The primary clinical feature of LATE is progressive episodic memory loss characterized by temporo-limbic amnesia. Patients exhibit significant deficits in delayed recall, which are not substantially improved with cueing or recognition memory. In contrast to frontal or subcortical memory impairments, temporo-limbic memory loss is associated with relatively preserved immediate memory. Other cognitive domains, such as executive function and visuospatial abilities, are typically spared in the early stages.

Neuroimaging support

Significant hippocampal atrophy, particularly in the medial temporal lobe, is a hallmark imaging feature of LATE-NC. This atrophy is often out of proportion to global brain atrophy and can help distinguish LATE-NC from other neurodegenerative conditions. Advanced imaging techniques, such as Fluorodeoxyglucose Positron Emission Tomography (FDG-PET), may reveal patterns of hypometabolism in the medial temporal lobe, further supporting the diagnosis.

Implications for treatment

The emergence of anti-amyloid therapies for AD has underscored the need to identify LATE-NC accurately. Patients with negative amyloid biomarkers may still exhibit significant cognitive decline due to LATE-NC, highlighting the potential for misclassification and suboptimal treatment. Additionally, the co-occurrence of LATE-NC and ADNC may influence the effectiveness of anti-amyloid therapies, emphasizing the importance of tailored treatment approaches.

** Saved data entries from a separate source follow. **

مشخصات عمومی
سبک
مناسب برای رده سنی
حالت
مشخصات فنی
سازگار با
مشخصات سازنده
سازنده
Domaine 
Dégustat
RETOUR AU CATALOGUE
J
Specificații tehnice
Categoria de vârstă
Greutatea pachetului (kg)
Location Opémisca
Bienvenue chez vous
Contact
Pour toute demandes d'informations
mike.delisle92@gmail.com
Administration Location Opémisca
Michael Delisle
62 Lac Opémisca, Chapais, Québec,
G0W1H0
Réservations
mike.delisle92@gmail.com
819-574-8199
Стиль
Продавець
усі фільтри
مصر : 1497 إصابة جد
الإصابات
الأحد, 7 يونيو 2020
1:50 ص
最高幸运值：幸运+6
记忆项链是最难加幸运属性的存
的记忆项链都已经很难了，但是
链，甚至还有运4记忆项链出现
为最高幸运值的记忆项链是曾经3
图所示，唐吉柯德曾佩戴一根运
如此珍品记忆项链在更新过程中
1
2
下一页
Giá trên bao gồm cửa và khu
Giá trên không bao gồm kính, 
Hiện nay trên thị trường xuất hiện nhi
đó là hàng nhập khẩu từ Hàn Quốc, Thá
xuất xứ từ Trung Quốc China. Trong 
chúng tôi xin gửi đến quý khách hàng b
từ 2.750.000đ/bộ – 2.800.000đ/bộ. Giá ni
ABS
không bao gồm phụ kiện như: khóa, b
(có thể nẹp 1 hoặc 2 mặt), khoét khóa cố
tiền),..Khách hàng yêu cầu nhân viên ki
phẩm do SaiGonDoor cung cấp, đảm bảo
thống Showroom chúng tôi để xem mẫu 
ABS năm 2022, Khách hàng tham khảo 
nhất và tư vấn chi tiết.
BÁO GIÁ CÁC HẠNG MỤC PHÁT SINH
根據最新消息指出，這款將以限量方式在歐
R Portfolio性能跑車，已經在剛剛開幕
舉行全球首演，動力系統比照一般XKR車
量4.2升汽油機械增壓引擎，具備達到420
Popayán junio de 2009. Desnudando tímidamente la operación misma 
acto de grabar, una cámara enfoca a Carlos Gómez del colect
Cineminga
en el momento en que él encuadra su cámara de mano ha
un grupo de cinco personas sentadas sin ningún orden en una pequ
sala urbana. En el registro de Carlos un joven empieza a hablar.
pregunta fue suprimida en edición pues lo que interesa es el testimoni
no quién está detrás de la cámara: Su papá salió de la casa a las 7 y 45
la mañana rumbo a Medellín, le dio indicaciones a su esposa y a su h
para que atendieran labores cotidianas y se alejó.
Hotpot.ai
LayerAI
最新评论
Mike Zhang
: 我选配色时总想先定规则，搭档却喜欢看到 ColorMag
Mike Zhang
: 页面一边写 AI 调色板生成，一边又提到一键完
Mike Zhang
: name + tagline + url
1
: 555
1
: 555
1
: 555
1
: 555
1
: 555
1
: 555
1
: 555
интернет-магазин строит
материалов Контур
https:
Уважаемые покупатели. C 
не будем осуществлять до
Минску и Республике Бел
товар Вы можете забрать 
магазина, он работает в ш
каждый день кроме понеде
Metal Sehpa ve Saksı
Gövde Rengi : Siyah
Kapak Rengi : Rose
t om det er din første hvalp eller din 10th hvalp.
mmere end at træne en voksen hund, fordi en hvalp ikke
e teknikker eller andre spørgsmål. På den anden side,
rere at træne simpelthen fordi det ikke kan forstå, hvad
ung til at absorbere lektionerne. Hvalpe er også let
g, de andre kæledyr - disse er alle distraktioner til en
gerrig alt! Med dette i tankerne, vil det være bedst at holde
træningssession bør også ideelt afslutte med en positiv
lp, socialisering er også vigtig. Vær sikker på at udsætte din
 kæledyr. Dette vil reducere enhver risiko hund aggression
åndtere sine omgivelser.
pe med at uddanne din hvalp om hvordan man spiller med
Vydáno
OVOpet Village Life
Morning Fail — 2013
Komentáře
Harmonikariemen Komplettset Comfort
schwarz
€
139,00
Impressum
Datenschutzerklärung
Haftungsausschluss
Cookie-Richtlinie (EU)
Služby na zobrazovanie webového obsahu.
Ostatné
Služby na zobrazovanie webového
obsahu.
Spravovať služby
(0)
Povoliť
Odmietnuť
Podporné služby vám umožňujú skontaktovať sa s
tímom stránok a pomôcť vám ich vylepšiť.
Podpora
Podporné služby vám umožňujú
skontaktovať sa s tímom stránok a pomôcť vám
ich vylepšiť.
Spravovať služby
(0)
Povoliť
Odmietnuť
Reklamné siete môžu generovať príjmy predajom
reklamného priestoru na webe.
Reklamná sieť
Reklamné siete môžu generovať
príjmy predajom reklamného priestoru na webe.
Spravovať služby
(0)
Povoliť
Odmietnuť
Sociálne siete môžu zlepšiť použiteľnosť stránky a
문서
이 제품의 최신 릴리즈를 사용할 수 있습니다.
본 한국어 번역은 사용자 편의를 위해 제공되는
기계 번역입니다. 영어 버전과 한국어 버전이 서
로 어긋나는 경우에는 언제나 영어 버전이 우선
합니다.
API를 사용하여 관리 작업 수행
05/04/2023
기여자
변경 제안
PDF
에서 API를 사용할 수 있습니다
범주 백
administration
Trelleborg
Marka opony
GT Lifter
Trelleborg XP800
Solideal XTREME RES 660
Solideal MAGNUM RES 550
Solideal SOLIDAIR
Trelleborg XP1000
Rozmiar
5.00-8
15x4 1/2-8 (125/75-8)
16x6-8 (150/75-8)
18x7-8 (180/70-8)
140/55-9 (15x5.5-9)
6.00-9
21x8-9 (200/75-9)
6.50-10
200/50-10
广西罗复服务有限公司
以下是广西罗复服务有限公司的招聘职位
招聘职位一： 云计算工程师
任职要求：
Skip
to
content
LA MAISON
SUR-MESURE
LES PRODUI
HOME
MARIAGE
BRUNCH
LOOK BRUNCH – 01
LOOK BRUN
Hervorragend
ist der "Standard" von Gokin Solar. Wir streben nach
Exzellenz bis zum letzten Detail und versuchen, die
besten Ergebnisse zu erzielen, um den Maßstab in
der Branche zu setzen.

Prognostic value of diagnosis

Accurate diagnosis of LATE-NC has significant prognostic implications. In cases where LATE-NC is the primary pathology, the disease course is generally indolent, allowing for more extended periods of preserved function. Conversely, patients with mixed pathology experience more rapid cognitive decline, necessitating more aggressive intervention and support.

Conclusions

To summarize, the study concludes that LATE-NC is a prevalent and significant contributor to memory decline in older adults, often co-occurring with ADNC. Accurate diagnosis of LATE-NC is critical, particularly as anti-amyloid therapies for AD become more widespread. The proposed clinical criteria offer a framework to differentiate LATE-NC from ADNC and to identify individuals with mixed pathology. However, the absence of specific biomarkers for TDP-43 limits diagnostic precision.